# What to do
In the entries below, every line with the string "ViewControllerRegistry" is to be reported.

# Record extracts
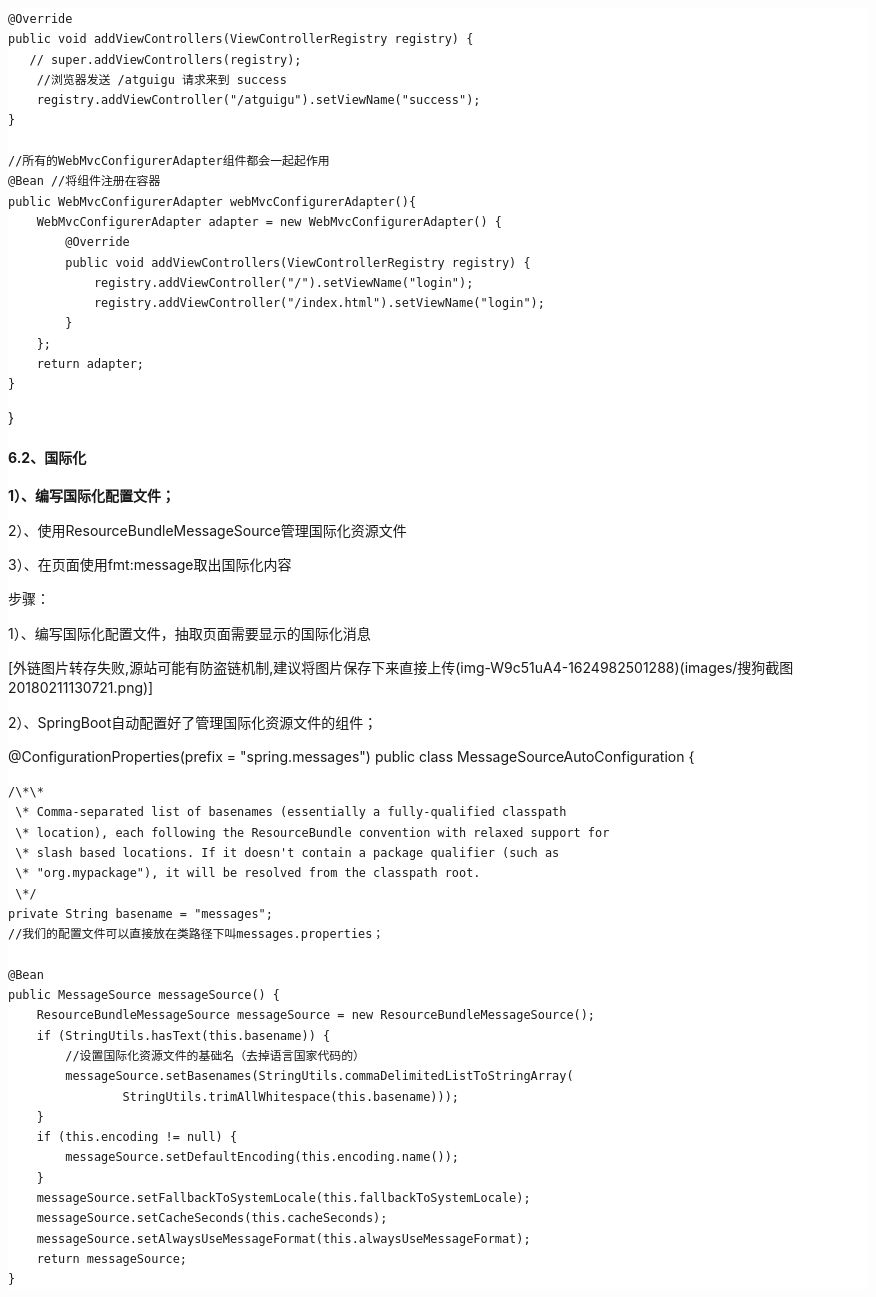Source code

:    @Override
    public void addViewControllers(ViewControllerRegistry registry) {
       // super.addViewControllers(registry);
        //浏览器发送 /atguigu 请求来到 success
        registry.addViewController("/atguigu").setViewName("success");
    }

    //所有的WebMvcConfigurerAdapter组件都会一起起作用
    @Bean //将组件注册在容器
    public WebMvcConfigurerAdapter webMvcConfigurerAdapter(){
        WebMvcConfigurerAdapter adapter = new WebMvcConfigurerAdapter() {
            @Override
            public void addViewControllers(ViewControllerRegistry registry) {
                registry.addViewController("/").setViewName("login");
                registry.addViewController("/index.html").setViewName("login");
            }
        };
        return adapter;
    }
}

#### 6.2、国际化

**1）、编写国际化配置文件；**

2）、使用ResourceBundleMessageSource管理国际化资源文件

3）、在页面使用fmt:message取出国际化内容

步骤：

1）、编写国际化配置文件，抽取页面需要显示的国际化消息

\[外链图片转存失败,源站可能有防盗链机制,建议将图片保存下来直接上传(img-W9c51uA4-1624982501288)(images/搜狗截图20180211130721.png)\]

2）、SpringBoot自动配置好了管理国际化资源文件的组件；

@ConfigurationProperties(prefix = "spring.messages")
public class MessageSourceAutoConfiguration {
    
    /\*\*
	 \* Comma-separated list of basenames (essentially a fully-qualified classpath
	 \* location), each following the ResourceBundle convention with relaxed support for
	 \* slash based locations. If it doesn't contain a package qualifier (such as
	 \* "org.mypackage"), it will be resolved from the classpath root.
	 \*/
	private String basename = "messages";  
    //我们的配置文件可以直接放在类路径下叫messages.properties；
    
    @Bean
	public MessageSource messageSource() {
		ResourceBundleMessageSource messageSource = new ResourceBundleMessageSource();
		if (StringUtils.hasText(this.basename)) {
            //设置国际化资源文件的基础名（去掉语言国家代码的）
			messageSource.setBasenames(StringUtils.commaDelimitedListToStringArray(
					StringUtils.trimAllWhitespace(this.basename)));
		}
		if (this.encoding != null) {
			messageSource.setDefaultEncoding(this.encoding.name());
		}
		messageSource.setFallbackToSystemLocale(this.fallbackToSystemLocale);
		messageSource.setCacheSeconds(this.cacheSeconds);
		messageSource.setAlwaysUseMessageFormat(this.alwaysUseMessageFormat);
		return messageSource;
	}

# Exercise response
    public void addViewControllers(ViewControllerRegistry registry) {
            public void addViewControllers(ViewControllerRegistry registry) {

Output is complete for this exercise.